For lots of dubcon or noncon, assuming those terms are used in the fannish kink sense, I'd just call it dubcon or noncon.
recessional: a small blue-paisley teapot with a blue mug (Default)

[personal profile] recessional 2017-03-18 03:55 am (UTC)(link)
I would not tend to use the word and also what I assume it means is based entirely on how I perceive the person using it parses stuff and all other things being equal will also immediately put me on the SUPER-defensive because it immediately ties in with an entire branch of discourse that has literally had me witness a rape survivor being terrified of the social consequences from other so-called feminist women if she wrote a story that had rape in it.

Soooooo. >.>
stardreamer: Meez headshot (Default)

[personal profile] stardreamer 2017-03-18 04:32 am (UTC)(link)
A couple that you didn't include, which would get that description from me:

- It has normalized or fetishized rape in it. By "normalized" I mean stories where the rapist's viewpoint (including all his internal justifications) is privileged, or the Stockholm Syndrome ones where the woman falls in love with her rapist afterwards (sometimes because of the rape). By "fetishized" I mean specifically that the rape is presented as HAWT!!! A lot of bodice-rippers fall foul of this; so does Dragonquest with F'nor/Brekke.

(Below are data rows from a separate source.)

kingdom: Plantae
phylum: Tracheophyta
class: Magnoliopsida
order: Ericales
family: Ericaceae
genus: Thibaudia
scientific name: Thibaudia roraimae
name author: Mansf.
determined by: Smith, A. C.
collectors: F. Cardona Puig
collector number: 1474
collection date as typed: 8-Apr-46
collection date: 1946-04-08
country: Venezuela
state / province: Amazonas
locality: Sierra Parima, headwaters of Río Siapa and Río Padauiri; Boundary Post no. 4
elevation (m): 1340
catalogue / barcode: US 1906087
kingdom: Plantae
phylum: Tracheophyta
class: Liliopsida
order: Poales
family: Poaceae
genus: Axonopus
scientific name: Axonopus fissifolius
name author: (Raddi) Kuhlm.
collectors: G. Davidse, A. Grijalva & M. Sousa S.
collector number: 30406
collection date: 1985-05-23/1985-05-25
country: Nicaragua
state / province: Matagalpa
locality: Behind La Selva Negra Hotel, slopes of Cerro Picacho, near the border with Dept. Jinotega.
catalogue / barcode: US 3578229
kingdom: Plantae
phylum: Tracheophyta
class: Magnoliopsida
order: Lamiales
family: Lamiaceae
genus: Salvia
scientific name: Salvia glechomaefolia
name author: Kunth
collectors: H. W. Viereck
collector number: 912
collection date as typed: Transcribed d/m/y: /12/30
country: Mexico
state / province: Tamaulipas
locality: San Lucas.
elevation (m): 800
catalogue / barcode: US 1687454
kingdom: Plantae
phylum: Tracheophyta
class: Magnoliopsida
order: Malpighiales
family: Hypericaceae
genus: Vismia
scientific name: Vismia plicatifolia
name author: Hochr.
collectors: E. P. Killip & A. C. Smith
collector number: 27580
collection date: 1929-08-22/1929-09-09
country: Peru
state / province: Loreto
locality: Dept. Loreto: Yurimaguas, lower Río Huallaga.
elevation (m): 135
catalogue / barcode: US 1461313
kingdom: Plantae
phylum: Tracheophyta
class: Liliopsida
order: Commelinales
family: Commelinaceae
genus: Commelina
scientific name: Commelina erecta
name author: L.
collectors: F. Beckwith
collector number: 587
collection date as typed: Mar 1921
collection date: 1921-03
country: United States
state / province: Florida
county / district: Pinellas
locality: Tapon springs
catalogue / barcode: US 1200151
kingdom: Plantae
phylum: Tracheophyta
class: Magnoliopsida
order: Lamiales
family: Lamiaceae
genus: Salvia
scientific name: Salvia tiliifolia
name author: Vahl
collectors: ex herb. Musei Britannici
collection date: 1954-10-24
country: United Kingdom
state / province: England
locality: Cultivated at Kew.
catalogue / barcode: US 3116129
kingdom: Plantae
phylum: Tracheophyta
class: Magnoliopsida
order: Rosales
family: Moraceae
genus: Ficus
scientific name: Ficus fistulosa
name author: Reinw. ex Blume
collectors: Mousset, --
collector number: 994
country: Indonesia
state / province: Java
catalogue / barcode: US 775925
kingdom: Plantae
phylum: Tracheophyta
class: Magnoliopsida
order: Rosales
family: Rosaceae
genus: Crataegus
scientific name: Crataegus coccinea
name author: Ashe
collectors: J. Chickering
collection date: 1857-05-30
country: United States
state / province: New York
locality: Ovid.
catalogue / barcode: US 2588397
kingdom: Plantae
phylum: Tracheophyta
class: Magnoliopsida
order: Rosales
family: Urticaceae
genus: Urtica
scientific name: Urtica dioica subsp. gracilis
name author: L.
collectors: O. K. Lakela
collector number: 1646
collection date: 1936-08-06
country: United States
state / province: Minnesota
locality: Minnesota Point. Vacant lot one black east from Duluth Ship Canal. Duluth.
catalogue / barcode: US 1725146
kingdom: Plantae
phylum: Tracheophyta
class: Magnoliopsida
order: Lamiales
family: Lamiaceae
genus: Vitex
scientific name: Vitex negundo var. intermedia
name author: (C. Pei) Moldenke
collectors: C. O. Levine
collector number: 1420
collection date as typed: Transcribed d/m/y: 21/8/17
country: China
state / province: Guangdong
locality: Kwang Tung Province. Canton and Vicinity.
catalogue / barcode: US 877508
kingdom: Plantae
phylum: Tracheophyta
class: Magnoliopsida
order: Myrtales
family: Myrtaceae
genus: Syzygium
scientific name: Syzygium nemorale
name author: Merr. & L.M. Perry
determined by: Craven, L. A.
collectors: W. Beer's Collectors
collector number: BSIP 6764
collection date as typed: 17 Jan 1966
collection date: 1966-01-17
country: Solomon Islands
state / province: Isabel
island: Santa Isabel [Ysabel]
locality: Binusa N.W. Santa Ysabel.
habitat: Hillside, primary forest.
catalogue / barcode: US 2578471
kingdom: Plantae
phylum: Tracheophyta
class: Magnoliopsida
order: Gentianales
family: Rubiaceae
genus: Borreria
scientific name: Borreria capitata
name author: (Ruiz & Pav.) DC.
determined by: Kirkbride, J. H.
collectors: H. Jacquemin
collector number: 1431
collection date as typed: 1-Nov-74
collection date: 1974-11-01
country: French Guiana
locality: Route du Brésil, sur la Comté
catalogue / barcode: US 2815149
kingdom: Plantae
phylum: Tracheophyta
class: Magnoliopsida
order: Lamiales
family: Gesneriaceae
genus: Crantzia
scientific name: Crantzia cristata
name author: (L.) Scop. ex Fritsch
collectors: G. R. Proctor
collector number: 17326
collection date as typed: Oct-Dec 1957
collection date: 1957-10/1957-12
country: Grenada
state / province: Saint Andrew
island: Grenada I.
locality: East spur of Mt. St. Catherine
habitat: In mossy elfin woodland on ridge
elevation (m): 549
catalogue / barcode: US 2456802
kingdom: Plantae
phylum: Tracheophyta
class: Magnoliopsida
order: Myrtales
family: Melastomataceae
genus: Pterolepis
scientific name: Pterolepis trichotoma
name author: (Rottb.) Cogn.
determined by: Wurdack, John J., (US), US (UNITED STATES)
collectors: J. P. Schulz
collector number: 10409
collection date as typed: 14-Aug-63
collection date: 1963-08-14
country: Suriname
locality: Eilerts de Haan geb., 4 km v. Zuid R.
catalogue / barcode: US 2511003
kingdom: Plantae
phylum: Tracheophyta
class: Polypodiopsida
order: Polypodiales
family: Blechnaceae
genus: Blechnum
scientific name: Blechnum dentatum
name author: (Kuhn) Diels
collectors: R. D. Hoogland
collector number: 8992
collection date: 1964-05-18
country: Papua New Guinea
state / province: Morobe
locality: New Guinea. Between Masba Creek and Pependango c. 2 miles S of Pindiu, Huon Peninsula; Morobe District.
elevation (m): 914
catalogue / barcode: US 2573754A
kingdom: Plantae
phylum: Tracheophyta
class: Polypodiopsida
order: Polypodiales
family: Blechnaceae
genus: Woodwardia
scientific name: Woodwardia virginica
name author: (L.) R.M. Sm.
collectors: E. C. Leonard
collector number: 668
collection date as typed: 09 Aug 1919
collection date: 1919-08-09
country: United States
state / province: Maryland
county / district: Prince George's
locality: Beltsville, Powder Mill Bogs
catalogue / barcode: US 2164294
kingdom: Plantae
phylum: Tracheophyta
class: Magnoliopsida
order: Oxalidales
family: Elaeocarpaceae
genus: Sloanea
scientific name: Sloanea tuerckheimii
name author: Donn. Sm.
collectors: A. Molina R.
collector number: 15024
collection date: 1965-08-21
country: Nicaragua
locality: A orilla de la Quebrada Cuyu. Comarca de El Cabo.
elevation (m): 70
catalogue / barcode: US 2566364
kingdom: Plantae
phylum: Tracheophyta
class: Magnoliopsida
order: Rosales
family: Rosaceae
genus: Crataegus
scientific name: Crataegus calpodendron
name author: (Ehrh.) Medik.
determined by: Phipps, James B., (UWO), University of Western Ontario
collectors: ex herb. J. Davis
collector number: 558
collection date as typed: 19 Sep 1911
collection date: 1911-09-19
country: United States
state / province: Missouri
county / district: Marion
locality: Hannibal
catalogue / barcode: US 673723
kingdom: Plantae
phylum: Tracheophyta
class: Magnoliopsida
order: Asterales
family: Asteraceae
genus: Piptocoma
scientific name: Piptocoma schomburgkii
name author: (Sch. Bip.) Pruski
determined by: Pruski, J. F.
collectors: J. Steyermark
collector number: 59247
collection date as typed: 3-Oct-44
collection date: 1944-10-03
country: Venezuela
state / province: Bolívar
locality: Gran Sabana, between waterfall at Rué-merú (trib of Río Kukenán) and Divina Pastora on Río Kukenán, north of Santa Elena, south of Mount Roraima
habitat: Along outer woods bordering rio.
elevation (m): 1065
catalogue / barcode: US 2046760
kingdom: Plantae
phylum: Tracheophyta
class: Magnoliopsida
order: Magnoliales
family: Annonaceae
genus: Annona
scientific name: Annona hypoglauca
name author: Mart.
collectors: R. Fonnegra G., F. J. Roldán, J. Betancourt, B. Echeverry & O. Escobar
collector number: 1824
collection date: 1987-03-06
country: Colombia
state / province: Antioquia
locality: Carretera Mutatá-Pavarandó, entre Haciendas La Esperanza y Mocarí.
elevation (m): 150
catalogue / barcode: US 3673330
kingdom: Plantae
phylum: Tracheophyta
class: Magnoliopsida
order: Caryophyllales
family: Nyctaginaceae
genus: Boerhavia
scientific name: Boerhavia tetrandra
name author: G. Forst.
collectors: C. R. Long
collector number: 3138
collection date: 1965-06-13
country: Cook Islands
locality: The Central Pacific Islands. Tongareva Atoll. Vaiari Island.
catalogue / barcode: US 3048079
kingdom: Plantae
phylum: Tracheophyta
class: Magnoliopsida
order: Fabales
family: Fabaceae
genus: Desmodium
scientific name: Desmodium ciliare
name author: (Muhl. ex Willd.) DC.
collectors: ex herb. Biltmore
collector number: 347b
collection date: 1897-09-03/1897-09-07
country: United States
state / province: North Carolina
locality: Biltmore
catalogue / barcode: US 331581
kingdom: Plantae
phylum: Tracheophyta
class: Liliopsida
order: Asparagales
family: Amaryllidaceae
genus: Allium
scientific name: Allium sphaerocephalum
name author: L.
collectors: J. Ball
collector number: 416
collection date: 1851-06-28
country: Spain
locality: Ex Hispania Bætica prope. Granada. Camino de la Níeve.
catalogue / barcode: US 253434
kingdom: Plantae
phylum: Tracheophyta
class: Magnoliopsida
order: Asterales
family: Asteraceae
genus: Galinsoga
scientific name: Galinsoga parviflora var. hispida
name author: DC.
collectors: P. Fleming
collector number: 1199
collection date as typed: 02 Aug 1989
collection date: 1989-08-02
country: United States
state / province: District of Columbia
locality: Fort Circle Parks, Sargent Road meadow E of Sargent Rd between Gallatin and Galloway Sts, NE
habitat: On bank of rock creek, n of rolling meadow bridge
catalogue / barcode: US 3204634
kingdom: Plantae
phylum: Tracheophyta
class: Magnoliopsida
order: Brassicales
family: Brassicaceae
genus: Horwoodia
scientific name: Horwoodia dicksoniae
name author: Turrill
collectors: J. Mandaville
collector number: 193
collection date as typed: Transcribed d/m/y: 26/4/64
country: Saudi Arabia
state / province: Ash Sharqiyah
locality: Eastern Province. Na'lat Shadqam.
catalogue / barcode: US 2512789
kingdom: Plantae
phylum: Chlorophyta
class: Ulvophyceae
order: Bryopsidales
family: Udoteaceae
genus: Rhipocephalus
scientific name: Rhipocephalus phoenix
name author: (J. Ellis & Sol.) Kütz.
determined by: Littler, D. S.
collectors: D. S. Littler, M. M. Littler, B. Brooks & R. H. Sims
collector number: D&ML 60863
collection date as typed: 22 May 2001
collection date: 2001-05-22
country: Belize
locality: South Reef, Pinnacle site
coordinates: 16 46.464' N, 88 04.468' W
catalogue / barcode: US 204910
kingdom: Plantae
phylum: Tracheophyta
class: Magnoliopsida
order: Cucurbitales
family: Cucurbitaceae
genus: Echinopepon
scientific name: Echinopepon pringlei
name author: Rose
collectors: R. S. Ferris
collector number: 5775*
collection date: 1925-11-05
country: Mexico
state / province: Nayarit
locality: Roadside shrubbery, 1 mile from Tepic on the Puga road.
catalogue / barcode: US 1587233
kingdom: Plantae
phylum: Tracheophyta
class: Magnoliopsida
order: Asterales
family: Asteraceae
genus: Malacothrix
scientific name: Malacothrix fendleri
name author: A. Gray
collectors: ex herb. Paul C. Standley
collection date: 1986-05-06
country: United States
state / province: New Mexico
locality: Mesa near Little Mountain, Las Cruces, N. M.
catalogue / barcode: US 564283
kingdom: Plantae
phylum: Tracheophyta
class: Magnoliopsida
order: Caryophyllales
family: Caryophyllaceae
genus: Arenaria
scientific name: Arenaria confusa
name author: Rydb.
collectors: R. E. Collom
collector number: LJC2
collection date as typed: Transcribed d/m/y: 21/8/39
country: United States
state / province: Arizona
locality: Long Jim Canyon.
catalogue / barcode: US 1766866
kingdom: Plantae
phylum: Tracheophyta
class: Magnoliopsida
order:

Note that I will give fanfic a partial pass on this if and only if it is warned for. Even if I'm specifically looking for porn, this is something that needs to be noted.

- It uses rape as a lazy-writer's substitute for motivation and characterization. Need a bad-ass woman who kicks ass and takes names? She was raped, and It Changed Her Life. Need a man similarly? His wife/daughter/sister was raped, and It Changed His Life. No further work required on the part of the writer.

ETA: That said, I have to confess that I wrote one of those Stockholm Syndrome fics. In my defense, (1) that was 20 years ago, and (2) the structure was implicit in canon -- it was back-story for Gul Dukat and Tora Neprem on DS9, and based on what we were shown in the episode ("Indiscretions") there just wasn't any other way to write it.
Edited 2017-03-18 04:44 (UTC)
stardreamer: Meez headshot (Default)

[personal profile] stardreamer 2017-03-18 04:47 am (UTC)(link)
On a totally different topic, the way to avoid having your pincushion eat needles is to put a large wooden bead in the middle of the stuffing, so the needle can only go in as far as the bead.
qem_chibati: Coloured picture of Killua from hunter x hunter, with the symbol of Qem in the corner. (A cat made from Q, E, M) (Default)

[personal profile] qem_chibati 2017-03-18 05:28 am (UTC)(link)
On the pin cushions - my grandmother has a small plastic jar with a small cushiony type top on it. The cushion isn't big enough to eat a needle - and if they go through they end up in the jar underneath it.
marginaliana: Buddy the dog carries Bobo the toy (Default)

[personal profile] marginaliana 2017-03-18 03:04 pm (UTC)(link)
I think I would also include in this, as a major factor, works where a situation that I would think of as rape is uncritically presented as sexy. So something like where the woman says no but then after the man has [done whatever] she finds herself enjoying it and so obviously he was right to insist or force her, because she didn't know that she wanted it.
peoriapeoriawhereart: blond and brunet men peer intently (Napoleon & Illya peer)

[personal profile] peoriapeoriawhereart 2017-03-18 06:44 pm (UTC)(link)
I think I would use 'rapey' when there isn't explicitly a rape but rape culture is there without a denunciation.

IM3 isn't rapey because Pepper gets to take a flaming clue by four to Aldrich, so the catharsis is right there.
dhampyresa: (Default)

[personal profile] dhampyresa 2017-03-18 09:58 pm (UTC)(link)
I don't use the word, but it could interpret it as being/have seen it used as any of the first five answers.